SOURCE RECORDS section start

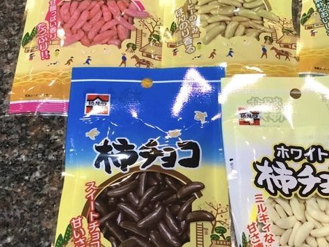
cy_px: 127
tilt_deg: -61.0
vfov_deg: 26.1
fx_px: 532
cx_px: 224
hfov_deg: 34.0
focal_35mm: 56
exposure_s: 1/30
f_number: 2.4
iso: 160
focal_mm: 3.3
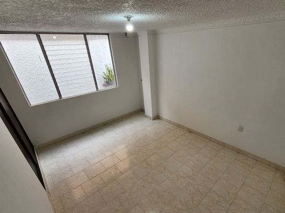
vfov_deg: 77.5
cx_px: 157
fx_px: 132
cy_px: 124
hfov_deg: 94.2
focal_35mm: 16
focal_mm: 2.2
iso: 64
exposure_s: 1/120
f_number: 2.2
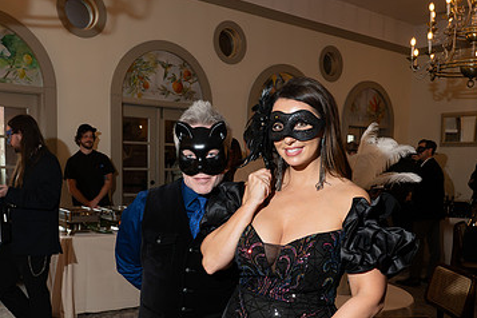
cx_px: 232
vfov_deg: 33.8
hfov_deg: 49.5
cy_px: 224
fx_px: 517
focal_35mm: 39
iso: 2500
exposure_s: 1/200
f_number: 5.6
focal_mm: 24
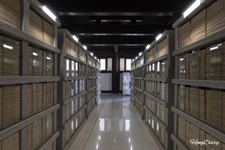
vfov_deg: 37.9
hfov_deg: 54.4
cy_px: 75
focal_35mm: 35
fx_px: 219
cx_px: 112
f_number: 4.5
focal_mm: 35
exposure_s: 1/160
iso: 6400
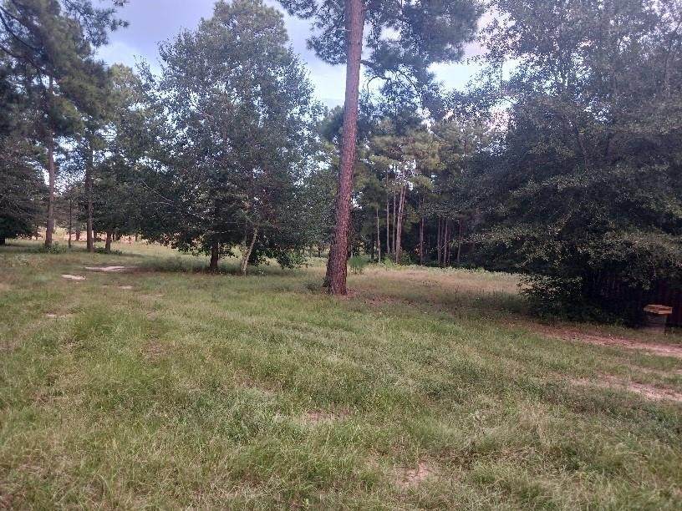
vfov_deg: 51.4
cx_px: 341
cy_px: 256
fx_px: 532
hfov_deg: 65.3
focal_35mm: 27
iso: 160
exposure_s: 1/50
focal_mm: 4
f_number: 1.8
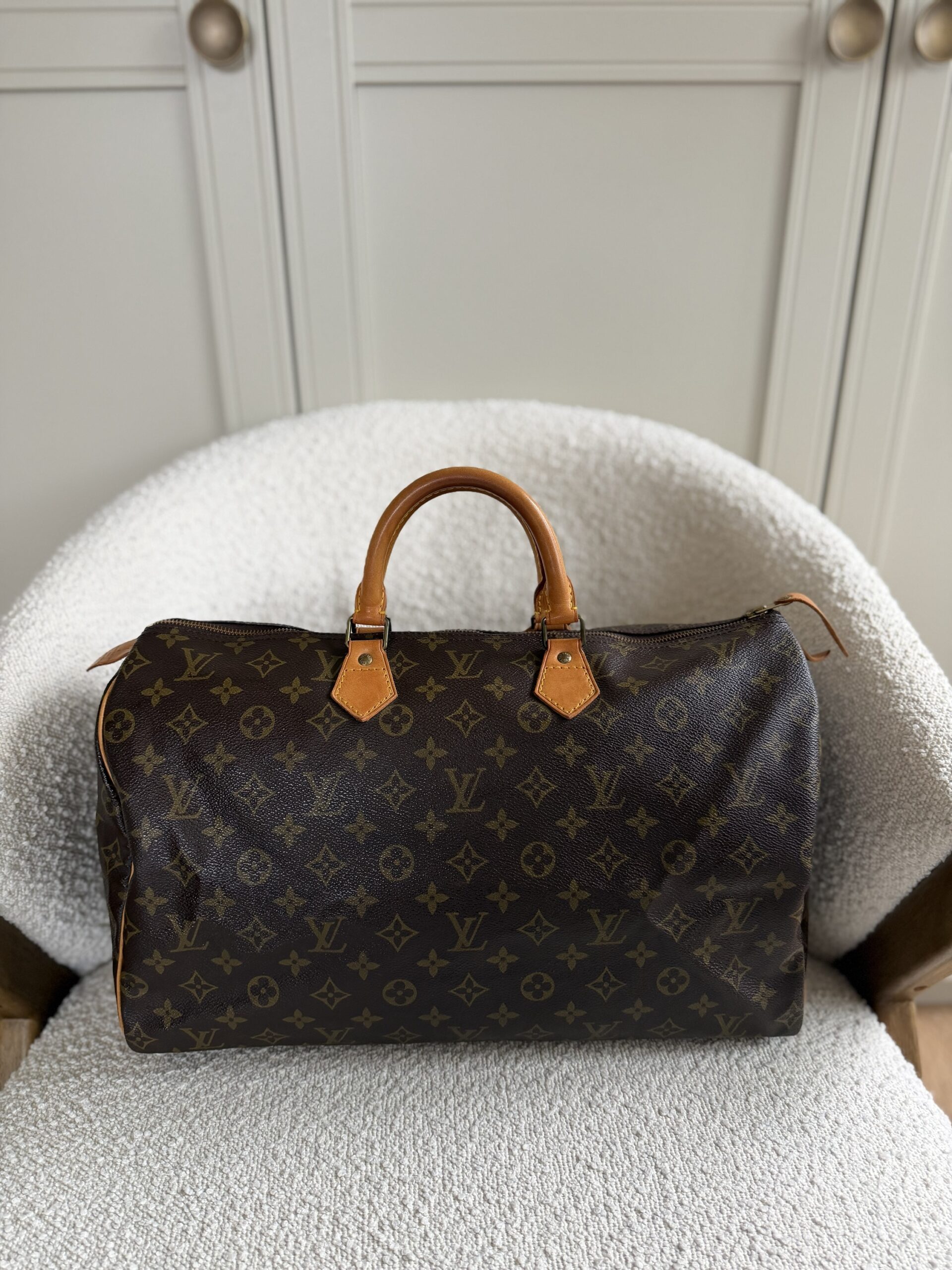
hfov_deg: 56.8
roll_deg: -0.2
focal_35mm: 24
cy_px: 635
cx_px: 476
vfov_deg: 71.6
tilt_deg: -23.5
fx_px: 880
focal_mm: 6.76
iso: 200
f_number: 1.78
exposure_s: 1/113
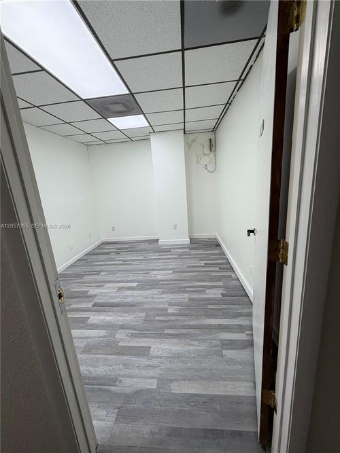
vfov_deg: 102.1
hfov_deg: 85.7
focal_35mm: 14
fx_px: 183
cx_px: 170
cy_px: 226
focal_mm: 2.22
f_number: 2.2
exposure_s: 1/120
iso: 64
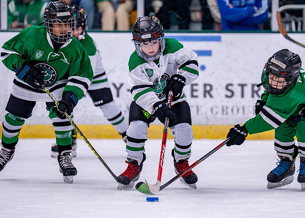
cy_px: 90
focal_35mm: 334
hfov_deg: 6.0
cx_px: 195
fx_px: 2891
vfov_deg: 4.3
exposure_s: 1/1250
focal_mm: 200
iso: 2500
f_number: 2.8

SOURCE RECORDS section end

> [PROMPT]: Only one thing is wanted here, an exact copy of the lines from the first line above through the line containing "roll_deg: -0.2", minus any picture.

> [PROBLEM SOLUTION]:
cy_px: 127
tilt_deg: -61.0
vfov_deg: 26.1
fx_px: 532
cx_px: 224
hfov_deg: 34.0
focal_35mm: 56
exposure_s: 1/30
f_number: 2.4
iso: 160
focal_mm: 3.3
vfov_deg: 77.5
cx_px: 157
fx_px: 132
cy_px: 124
hfov_deg: 94.2
focal_35mm: 16
focal_mm: 2.2
iso: 64
exposure_s: 1/120
f_number: 2.2
cx_px: 232
vfov_deg: 33.8
hfov_deg: 49.5
cy_px: 224
fx_px: 517
focal_35mm: 39
iso: 2500
exposure_s: 1/200
f_number: 5.6
focal_mm: 24
vfov_deg: 37.9
hfov_deg: 54.4
cy_px: 75
focal_35mm: 35
fx_px: 219
cx_px: 112
f_number: 4.5
focal_mm: 35
exposure_s: 1/160
iso: 6400
vfov_deg: 51.4
cx_px: 341
cy_px: 256
fx_px: 532
hfov_deg: 65.3
focal_35mm: 27
iso: 160
exposure_s: 1/50
focal_mm: 4
f_number: 1.8
hfov_deg: 56.8
roll_deg: -0.2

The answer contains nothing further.